There's more to it than just this alone, as well, as Nvidia removes a chunk of scheduling from the hardware and moves it over to software (GeForce driver), thus following Maxwell's mantra of saving space, reducing power and increasing efficiency.
Efficiency also means improved performance, as Maxwell's cores can be kept fuller and do more work than Kepler's, so merely looking at a shader-to-shader count is misleading. Nvidia claims that each Maxwell core, by dint of a wide range of improvements, offers 1.4x the performance of Kepler. Expressed roughly, 2,048 Maxwell cores are worth the same as GTX 780 Ti's 2,880 in Nvidia speak.
Yet it isn't all positive news. The way in which the SMM units are built means that each 128-core section contains four double-precision (DP) units. DP workloads execute at 1/32nd of the speed of SP, down from the 1/24th on Kepler. This fact is worth knowing if DP performance matters to you.
Putting Transistors In The Right Place
GeForce GTX 980 needs some more magic if it is to overhaul the bigger-die GTX 780(Ti). Good architecture design requires removing bottlenecks, so while texturing output has seen a chop, the render outputs (ROPs) - used to handle AA and masses of pixels - have been doubled, from 32 to 64. Maxwell puts transistors where newer games engines stall older GPUs. And appreciating these GPUs are likely to be run at high resolutions and image-quality settings, Nvidia equips both high-end Maxwell cards with a 4GB framebuffer.
Memory bandwidth is also a key component of overall performance. The on-paper specs, once again, make for decidedly average reading. GTX 980 has a 256-bit pathway connected to 7Gbps GDDR5 memory, which provides significantly lower bandwidth than, you guessed it, the GTX 780-series.
Nvidia uses a narrower bus to save on die space and power - can you see ongoing theme here? Getting around the obvious shortfall, particularly when memory is the bottleneck, GTX 980/970 quadruple the L2 cache, from 512KB to 2,048KB. More on-GPU cache costs in terms of transistors, of course, but more than pays its way by reducing the need to burn power when lighting up external RAM. Keeping work on the GPU speeds up performance, too.
Colour Me Up
Having more on-chip cache only gets you so far; a 256-bit bus remains too narrow for a high-end card. All modern GPUs use some form of lossless compression to minimise the amount of data written out to memory, saving power and keeping performance high. Colour compression, as the name suggests, examines a frame and determines how many 4x2-pixel regions share the same colour. If they're exactly the same, they can be compressed on an 8:1 basis. If not, lower compression is considered.

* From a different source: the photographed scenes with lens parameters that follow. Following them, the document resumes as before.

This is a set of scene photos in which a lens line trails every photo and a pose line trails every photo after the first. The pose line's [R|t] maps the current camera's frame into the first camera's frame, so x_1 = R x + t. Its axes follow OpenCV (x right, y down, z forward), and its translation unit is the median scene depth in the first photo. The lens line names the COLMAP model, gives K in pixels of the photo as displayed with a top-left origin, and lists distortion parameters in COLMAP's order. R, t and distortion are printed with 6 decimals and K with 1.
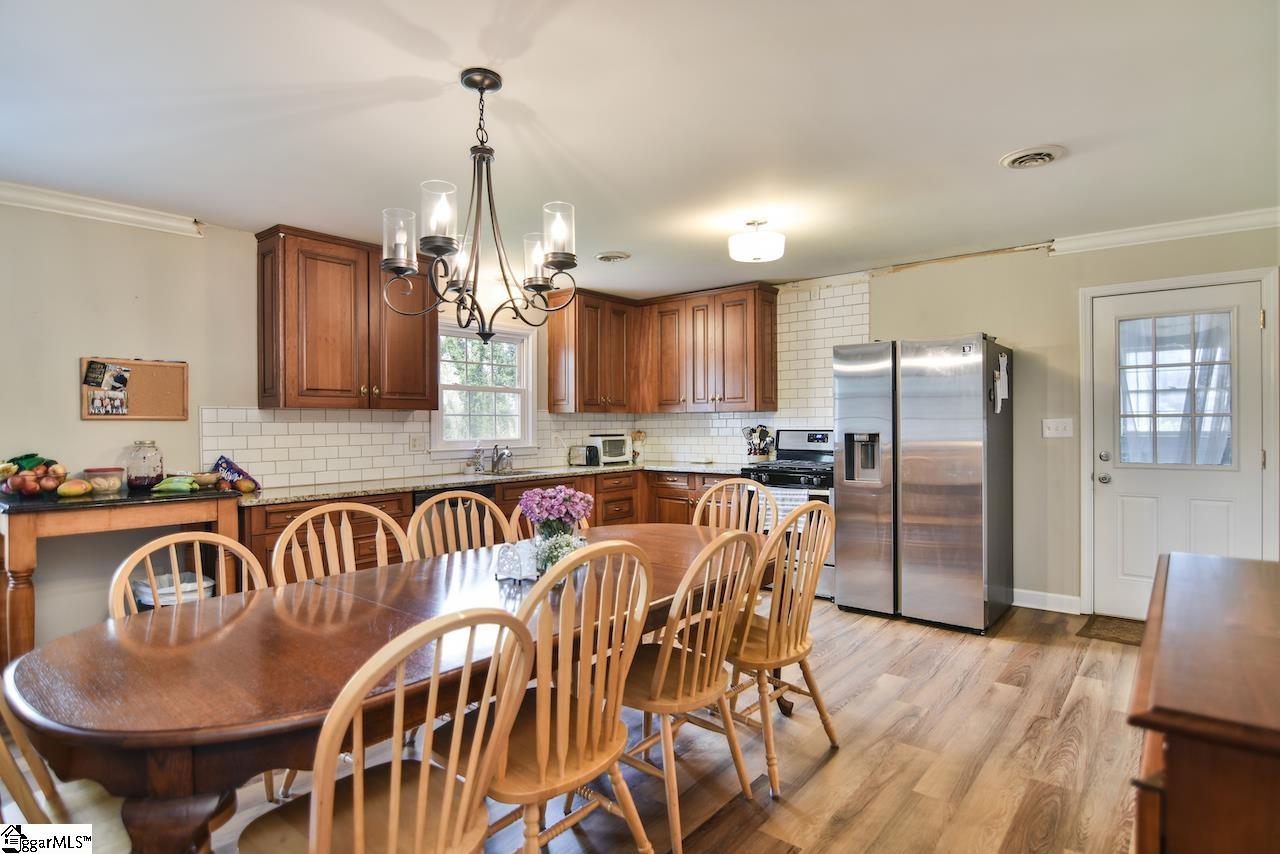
lens RADIAL K [[657.3, 0, 641.7], [0, 657.3, 426.5], [0, 0, 1]] dist [-0.000166, 0.000011]
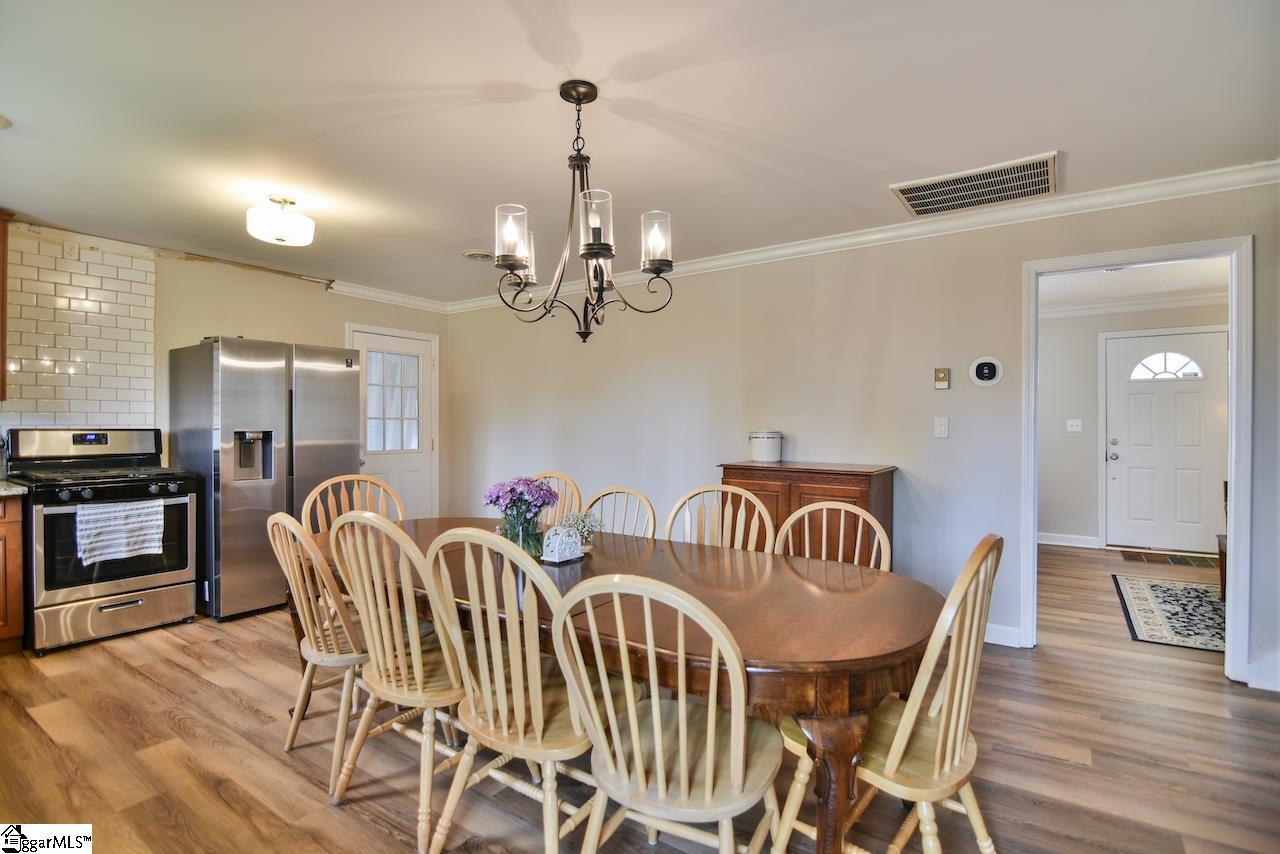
lens RADIAL K [[619.7, 0, 642.9], [0, 619.7, 426.0], [0, 0, 1]] dist [-0.004059, -0.008753]
pose [[-0.085989, 0.004795, 0.996285, -0.490307], [0.002174, 0.999987, -0.004626, 0.006325], [-0.996294, 0.001768, -0.085998, 0.386994]]
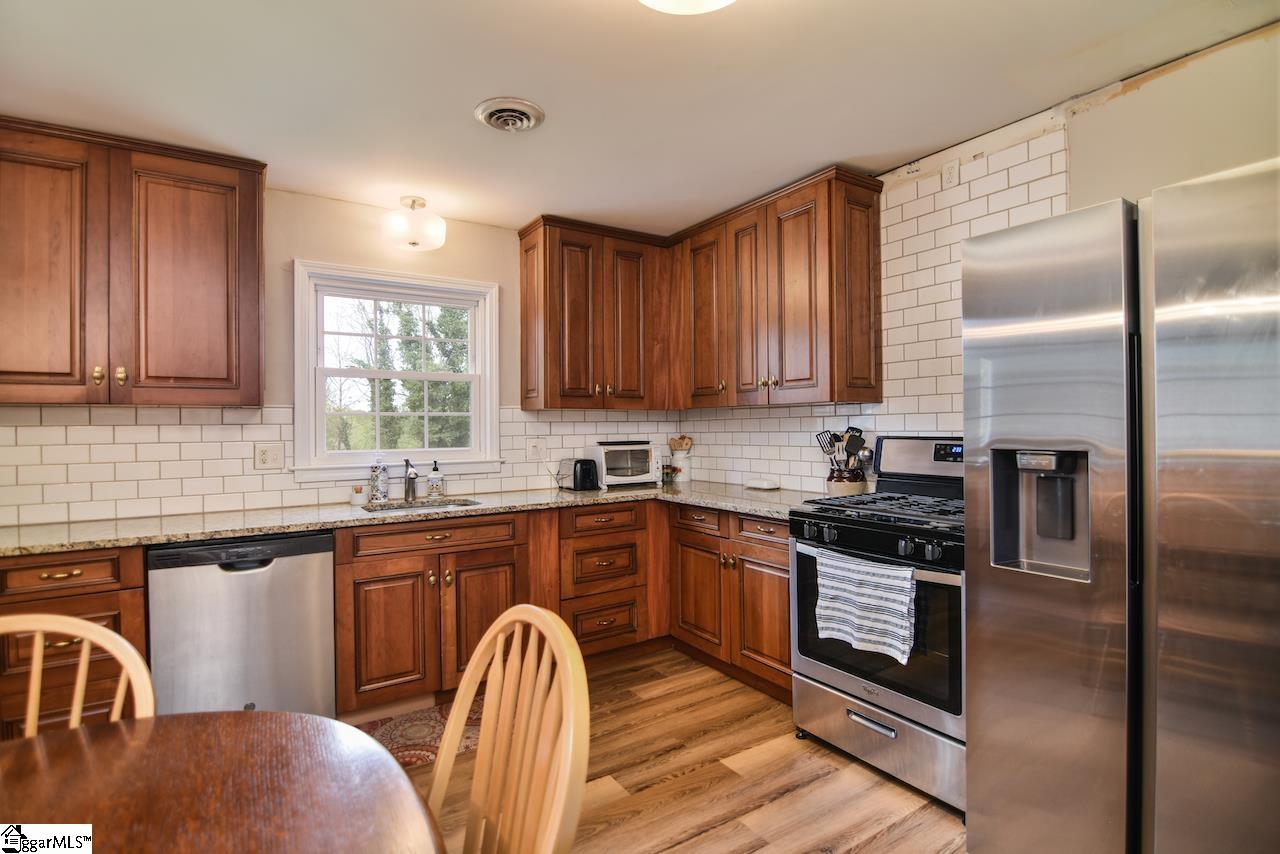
lens RADIAL K [[619.7, 0, 642.9], [0, 619.7, 426.0], [0, 0, 1]] dist [-0.004059, -0.008753]
pose [[0.956135, -0.003695, -0.292905, 0.168359], [0.003147, 0.999992, -0.002341, -0.002929], [0.292911, 0.001317, 0.956139, 0.447479]]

Then there's delta colour compression which examines blocks of pixels and evaluates the difference between the two. Similar blocks have fewer differences and therefore less data needs to be written out across the bus. Algorithms manage how this compression/block similarity is processed.
Maxwell's larger cache and use of a third-generation delta colour-compression engine, which offers more means to compress the colour component of similar blocks, enables the new GPUs to reduce the amount of memory bandwidth required when compared to Kepler.
Nvidia says Maxwell can reduce the memory transactions by approximately 25 per cent. Putting it another way, memory would need to run at 9.3Gbps on a Kepler GPU to match the performance of the 7Gbps present on Maxwell. This is why the 256-bit memory bus isn't a huge concern on the GTX 980; real-word bandwidth is over 300GB/s, not the 224GB/s shown on the spec table.